With a Knick-knack paddywhack, Give a dog a bone…

#166 betamax on 12.09.11 at 2:32 pm

#167 Devil’s Advocate: “I recently curtailed my budget electing to lease a new BMW 3 series rather than the more expensive 5”

Realtors can write off car lease payments up to $800/mth. No doubt the 5 exceeded that amount.

Regardless, anyone bragging about a car lease needs to give their head a shake.

#167 BMW Biker on 12.09.11 at 3:17 pm

Betamax and Harleys – Similar technology era!

#168 TurnerNation on 12.09.11 at 8:40 pm

disciple, Vlad, for almost one year I have showerhead and kitchen faucet filters which claim to remove both Chlorine and Flouride (both, deadly industrial chemicals).
But still exposed to it drinking water/coffee/juice at work and elsewhere.

For a scary read, read the first few chapters of The Secret History of the War on Cancer – written by a doctor.

All major industrial causes for cancer were well known by WW2. And we’ve since piled on many more sources.
Research attempts are stymied by witholding of funding.

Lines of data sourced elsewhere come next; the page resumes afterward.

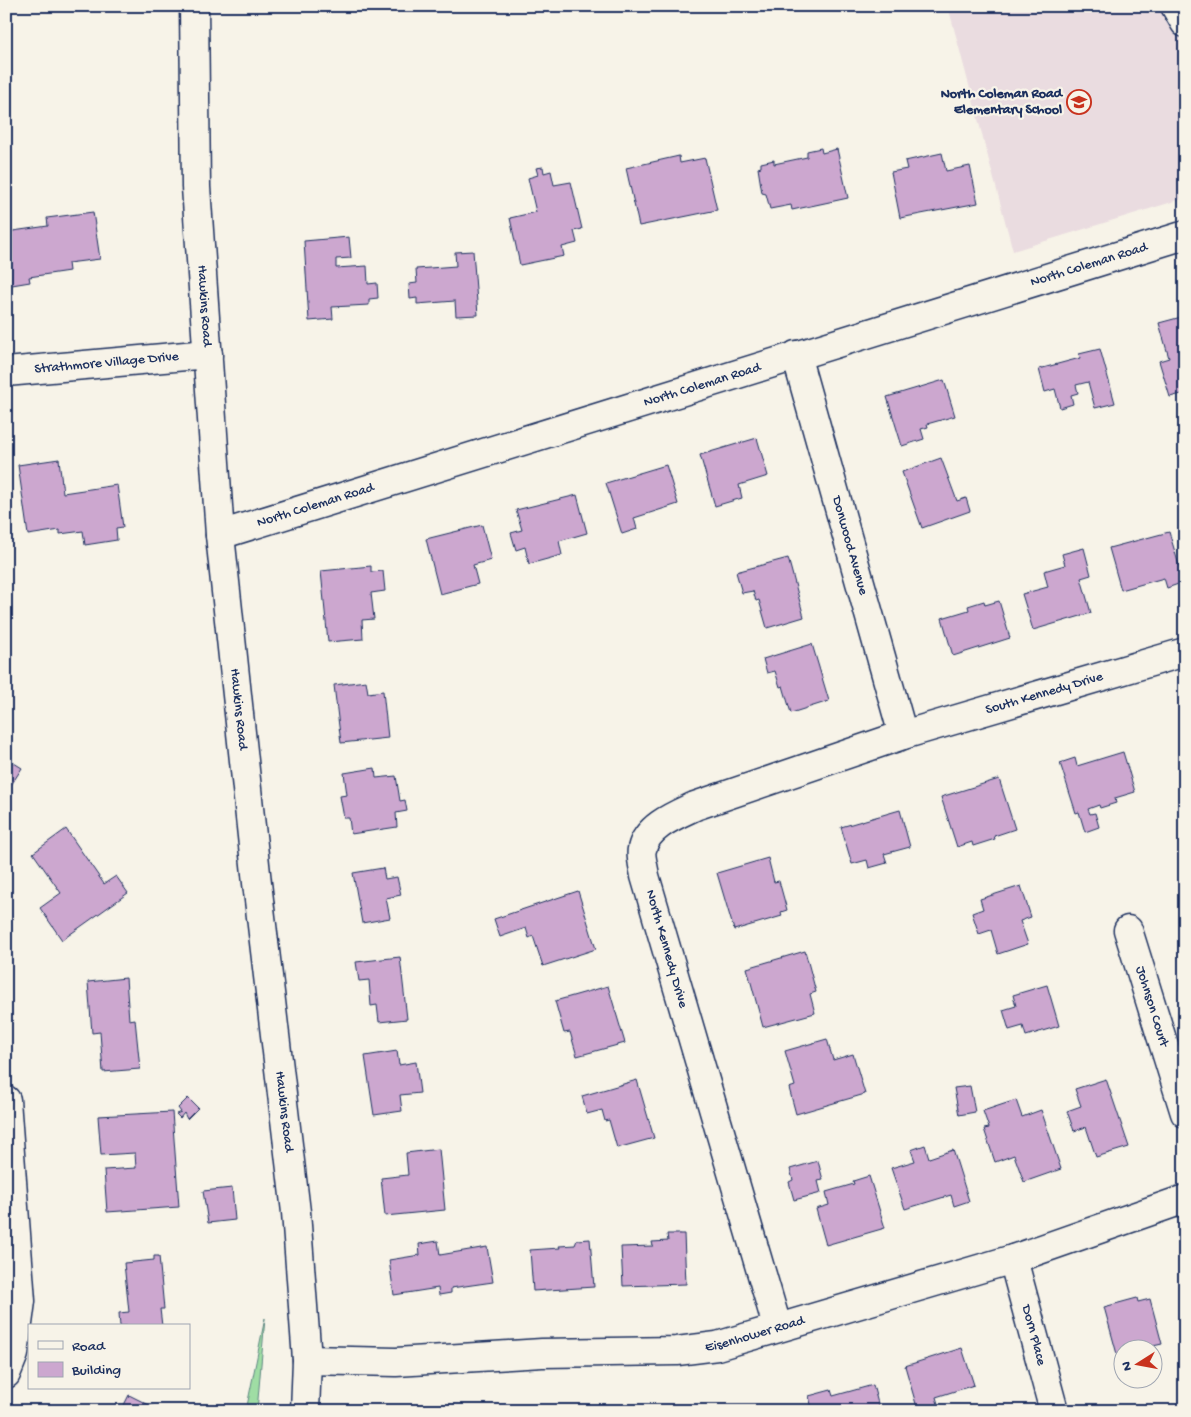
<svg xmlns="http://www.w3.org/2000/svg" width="1191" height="1417" viewBox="0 0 1191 1417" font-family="'Gochi Hand',sans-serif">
<rect width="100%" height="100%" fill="#f7f3e8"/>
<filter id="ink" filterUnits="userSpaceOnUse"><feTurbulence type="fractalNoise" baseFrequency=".02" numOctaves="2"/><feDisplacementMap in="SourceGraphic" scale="10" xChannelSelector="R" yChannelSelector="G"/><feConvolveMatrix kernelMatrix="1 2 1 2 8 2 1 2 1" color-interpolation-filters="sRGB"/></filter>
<g filter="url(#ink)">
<!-- built -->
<path fill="#eadce0" d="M 948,6 L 1185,6 L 1185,198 L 1013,251 Z"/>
<!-- green -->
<path fill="#9fdda4" stroke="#5d8681" d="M 265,1318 L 257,1411 L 246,1411 Z"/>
<!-- building -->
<path fill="#cca7cf" stroke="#1b2f5e" d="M 821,148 L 822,153 L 837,149 L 848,198 L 792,210 L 791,205 L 770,209 L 766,194 L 762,193 L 758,168 L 761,167 L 761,163 L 774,160 L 774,164 L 807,157 L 807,151 Z
M 942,153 L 946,171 L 970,166 L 978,203 L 900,218 L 891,172 L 907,169 L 905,161 Z
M 679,156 L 680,163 L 705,158 L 717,210 L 639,226 L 626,168 Z
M 543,167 L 544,173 L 551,171 L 554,185 L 571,182 L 582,229 L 574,231 L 577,243 L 562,247 L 564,256 L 520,265 L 510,218 L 536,212 L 528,178 L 538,175 L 536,168 Z
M 93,212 L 100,259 L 68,263 L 69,271 L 29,277 L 30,282 L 6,286 L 6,232 L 48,226 L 47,218 Z
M 349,237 L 351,258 L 336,259 L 336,268 L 367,266 L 368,284 L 377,283 L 378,298 L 369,299 L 369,305 L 332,307 L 333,319 L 309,321 L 304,241 Z
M 473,251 L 478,315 L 456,316 L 455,301 L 417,304 L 417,298 L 410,299 L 409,284 L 417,283 L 416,269 L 456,266 L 455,252 Z
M 1185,316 L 1185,393 L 1170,397 L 1159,361 L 1169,358 L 1159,323 Z
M 1100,349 L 1115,403 L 1095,408 L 1088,382 L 1076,385 L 1078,393 L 1071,395 L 1073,404 L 1060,408 L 1055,389 L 1045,392 L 1039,369 L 1080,358 L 1079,354 Z
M 944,380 L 955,416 L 927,424 L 928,427 L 921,429 L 924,439 L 902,446 L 887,397 Z
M 757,438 L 768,476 L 739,485 L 742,498 L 715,506 L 700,455 Z
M 941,458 L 957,501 L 966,498 L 970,511 L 922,528 L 902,472 Z
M 59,459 L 63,493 L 117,485 L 123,527 L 116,528 L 117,540 L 85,545 L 83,531 L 60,534 L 60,530 L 28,535 L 18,465 Z
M 666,465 L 678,504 L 634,518 L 637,529 L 622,534 L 606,483 Z
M 577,495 L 587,533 L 559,541 L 562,555 L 529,564 L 525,547 L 516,550 L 511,533 L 522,530 L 516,510 Z
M 482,525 L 491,560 L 473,565 L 478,584 L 440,594 L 426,539 Z
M 1169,532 L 1184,582 L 1167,588 L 1164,578 L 1121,590 L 1109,548 Z
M 1084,548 L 1091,575 L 1081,578 L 1091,613 L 1033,630 L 1022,594 L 1048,587 L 1044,571 L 1065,565 L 1062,554 Z
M 788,558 L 804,617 L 767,628 L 759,600 L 756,601 L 753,591 L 742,593 L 736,572 Z
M 371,566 L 371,572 L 383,571 L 385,591 L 371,593 L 374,619 L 362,620 L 363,639 L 328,642 L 321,571 Z
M 984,601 L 985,605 L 999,601 L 1010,638 L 953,656 L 942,618 L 969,610 L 968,606 Z
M 812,644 L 829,701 L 791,713 L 783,686 L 780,687 L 775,671 L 767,673 L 763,659 Z
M 366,681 L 368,693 L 383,691 L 388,738 L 341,743 L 334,685 Z
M 1123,752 L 1135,792 L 1115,798 L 1116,803 L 1100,808 L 1099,805 L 1088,809 L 1090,814 L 1095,813 L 1099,827 L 1085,832 L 1079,812 L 1076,813 L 1060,763 L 1075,758 L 1077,766 Z
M 6,758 L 22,768 L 6,793 Z
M 375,768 L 376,778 L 396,776 L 400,801 L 405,800 L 407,811 L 396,813 L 397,827 L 351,834 L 349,818 L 344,818 L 340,796 L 347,795 L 344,773 Z
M 999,779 L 1015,829 L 994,836 L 995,839 L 973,846 L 972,842 L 957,847 L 941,797 Z
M 900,810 L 910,847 L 884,854 L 887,863 L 869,868 L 867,860 L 852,864 L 841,827 Z
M 66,829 L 104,884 L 116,876 L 128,893 L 62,940 L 40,908 L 61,893 L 33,853 Z
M 768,858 L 774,882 L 779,881 L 787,910 L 781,912 L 782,916 L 734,930 L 717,873 Z
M 383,868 L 385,879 L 397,877 L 401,895 L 386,898 L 390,918 L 362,923 L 353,873 Z
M 1021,886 L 1031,917 L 1020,921 L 1028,944 L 998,954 L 991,930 L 979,934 L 972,913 L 983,909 L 980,899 Z
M 578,891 L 596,949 L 543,966 L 533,936 L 529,938 L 526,928 L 500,937 L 494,919 Z
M 805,951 L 816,992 L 810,994 L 815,1013 L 763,1027 L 747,968 Z
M 400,957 L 407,1019 L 379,1022 L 377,1005 L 371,1006 L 369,980 L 359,981 L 356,962 Z
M 126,978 L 129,1020 L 135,1019 L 140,1069 L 103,1072 L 100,1032 L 92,1033 L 88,982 Z
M 1047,985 L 1059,1026 L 1026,1036 L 1023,1026 L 1009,1030 L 1003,1010 L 1016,1006 L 1013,995 Z
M 608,986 L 625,1043 L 577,1056 L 570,1032 L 564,1033 L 555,1001 Z
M 827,1039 L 833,1060 L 853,1054 L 865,1094 L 796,1114 L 789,1088 L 795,1086 L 785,1051 Z
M 397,1051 L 399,1065 L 416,1062 L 420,1093 L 400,1095 L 402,1111 L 374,1115 L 365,1056 Z
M 1106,1079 L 1129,1147 L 1096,1157 L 1086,1127 L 1074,1131 L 1067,1111 L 1081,1106 L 1075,1089 Z
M 637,1080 L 654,1138 L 617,1148 L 609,1120 L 605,1121 L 602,1110 L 587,1114 L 582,1096 Z
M 970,1086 L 975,1112 L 959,1115 L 954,1088 Z
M 188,1098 L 198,1108 L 187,1119 L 184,1113 L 180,1118 L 176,1114 L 181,1112 L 178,1108 Z
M 1016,1100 L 1022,1117 L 1041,1110 L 1061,1169 L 1024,1182 L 1014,1155 L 995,1162 L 984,1129 L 989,1128 L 983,1111 Z
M 172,1112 L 179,1207 L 107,1212 L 104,1170 L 136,1168 L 135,1153 L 101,1155 L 98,1116 Z
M 925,1145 L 929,1158 L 953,1150 L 969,1201 L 954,1206 L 951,1195 L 905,1209 L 891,1168 L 915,1161 L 911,1150 Z
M 439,1149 L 445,1210 L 385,1216 L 381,1178 L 408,1175 L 406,1153 Z
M 818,1161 L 823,1180 L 818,1181 L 821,1193 L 794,1200 L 789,1182 L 793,1180 L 790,1169 Z
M 869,1176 L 885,1228 L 826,1245 L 816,1209 L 829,1205 L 826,1192 L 854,1184 L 853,1181 Z
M 232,1188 L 235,1220 L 208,1223 L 203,1191 Z
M 667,1234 L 684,1234 L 686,1284 L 623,1286 L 621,1247 L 653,1246 L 652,1242 L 668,1241 Z
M 590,1239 L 594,1287 L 533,1291 L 530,1250 L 560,1248 L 559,1246 L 575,1245 L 577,1240 Z
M 438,1241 L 440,1255 L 487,1247 L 493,1282 L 451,1288 L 451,1293 L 439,1295 L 438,1288 L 394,1295 L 389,1260 L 420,1255 L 419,1244 Z
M 154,1256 L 159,1256 L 164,1309 L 160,1309 L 162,1326 L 120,1326 L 119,1313 L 129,1312 L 124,1263 L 154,1260 Z
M 1137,1298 L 1138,1302 L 1150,1299 L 1162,1344 L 1153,1346 L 1159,1366 L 1154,1368 L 1154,1350 L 1124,1350 L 1123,1376 L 1104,1307 Z
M 962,1348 L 974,1385 L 936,1397 L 940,1411 L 918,1411 L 905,1366 Z
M 873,1385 L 880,1411 L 812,1409 L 809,1396 L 831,1390 L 833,1396 Z
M 129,1395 L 161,1411 L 121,1411 Z"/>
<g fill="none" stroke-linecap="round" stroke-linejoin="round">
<defs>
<g id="minor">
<path id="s1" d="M 194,6 L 196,187 L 220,535 L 257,883 L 296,1212 L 307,1360 L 305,1411"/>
<path d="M 1175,6 L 1185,23"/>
<path id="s2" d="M 796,355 L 903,735"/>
<path id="s3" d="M 6,372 L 208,354"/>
<path id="s4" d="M 220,535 L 1185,235"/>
<path id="s5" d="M 1128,930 L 1185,1113"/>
<path d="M 6,1100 L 21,1301 L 14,1354 L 6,1374"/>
<path id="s6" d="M 1013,1259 L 1054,1411"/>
<path id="s7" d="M 777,1326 L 645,876 C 644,868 640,856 642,849 C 647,826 676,815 695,806 L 903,735 L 1185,652"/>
<path id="s8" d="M 307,1360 L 396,1362 L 542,1353 L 677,1351 L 717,1346 L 1013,1259 L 1185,1199"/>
</g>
</defs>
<!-- minor casing -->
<use href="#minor" stroke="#1b2f5e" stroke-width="31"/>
<!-- minor -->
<use href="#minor" stroke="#f7f3e8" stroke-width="28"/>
</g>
</g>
<!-- icons -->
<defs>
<symbol id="school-ring" viewBox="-11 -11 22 22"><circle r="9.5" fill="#f7f3e8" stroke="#c8321e" stroke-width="1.5"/><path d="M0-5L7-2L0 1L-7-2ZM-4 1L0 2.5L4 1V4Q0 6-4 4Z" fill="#c8321e"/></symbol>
</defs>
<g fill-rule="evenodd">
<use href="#school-ring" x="1065" y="88" width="28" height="28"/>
</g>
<g text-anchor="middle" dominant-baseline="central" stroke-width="4.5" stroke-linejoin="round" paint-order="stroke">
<!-- poi labels -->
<g font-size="14" font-weight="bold" fill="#1b2f5e" stroke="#f7f3e8" text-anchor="end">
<text x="1062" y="94">North Coleman Road<tspan x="1062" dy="16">Elementary School</tspan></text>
</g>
<!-- street labels -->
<g font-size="14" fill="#1b2f5e" stroke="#f7f3e8">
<text stroke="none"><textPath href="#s4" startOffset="910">North Coleman Road</textPath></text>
<text stroke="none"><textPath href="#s1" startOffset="300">Hawkins Road</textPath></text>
<text stroke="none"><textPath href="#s3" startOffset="101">Strathmore Village Drive</textPath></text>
<text stroke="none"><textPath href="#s4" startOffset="505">North Coleman Road</textPath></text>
<text stroke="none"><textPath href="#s4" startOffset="100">North Coleman Road</textPath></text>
<text stroke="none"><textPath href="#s2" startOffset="198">Donwood Avenue</textPath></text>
<text stroke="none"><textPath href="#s7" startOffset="934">South Kennedy Drive</textPath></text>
<text stroke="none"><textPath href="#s1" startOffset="705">Hawkins Road</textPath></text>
<text transform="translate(666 949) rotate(74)">North Kennedy Drive</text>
<text stroke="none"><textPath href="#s5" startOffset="80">Johnson Court</textPath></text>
<text stroke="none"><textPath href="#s1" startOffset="1110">Hawkins Road</textPath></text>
<text stroke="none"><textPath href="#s8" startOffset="450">Eisenhower Road</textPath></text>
<text stroke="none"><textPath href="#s6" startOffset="79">Dorn Place</textPath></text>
</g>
</g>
<!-- margin -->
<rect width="1191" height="1417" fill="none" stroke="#f7f3e8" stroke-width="25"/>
<rect x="12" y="12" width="1166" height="1392" fill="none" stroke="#1b2f5e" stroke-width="2" filter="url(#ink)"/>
<!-- legend -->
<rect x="28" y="1324" width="162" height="65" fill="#f7f3e8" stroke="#9fa5b1"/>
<rect x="38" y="1341" width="25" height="8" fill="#f7f3e8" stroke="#9fa5b1"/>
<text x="72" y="1350" font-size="15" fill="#1b2f5e">Road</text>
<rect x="38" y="1362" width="25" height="15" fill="#cca7cf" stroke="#9fa5b1"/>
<text x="72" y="1374" font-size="15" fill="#1b2f5e">Building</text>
<!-- north arrow -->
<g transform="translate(1138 1364) rotate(259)"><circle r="24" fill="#f7f3e8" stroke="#9fa5b1"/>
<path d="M0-4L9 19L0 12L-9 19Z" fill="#c8321e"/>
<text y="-8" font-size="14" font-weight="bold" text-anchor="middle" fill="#1b2f5e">N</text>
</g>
</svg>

All this fight for the cure stuff – where billionare banks and big phama host charity drives – is BS.

There is no cure. If I injest a ton of deadly industrial chemicals over a life time, nothing will help. It’s just common sense. Pureifcation would be better over injesting yet another toxic brew of “medicine”.
Yes I too believe in the state of dis-ease being a major factor behind most illnesses.

#169 disciple on 12.09.11 at 9:42 pm

#171…. TurnerNation… and there are so many preservatives in our processed food that our bodies should not ever decay :) …

Cancer, diabetes, and other major diseases have all but been eliminated in livestock by simple vitamin/mineral concoctions. Of course they could do the same for us, but where would be the profit?

If the medical cartels ever succeeded in preserving health, we wouldn’t need them, would we?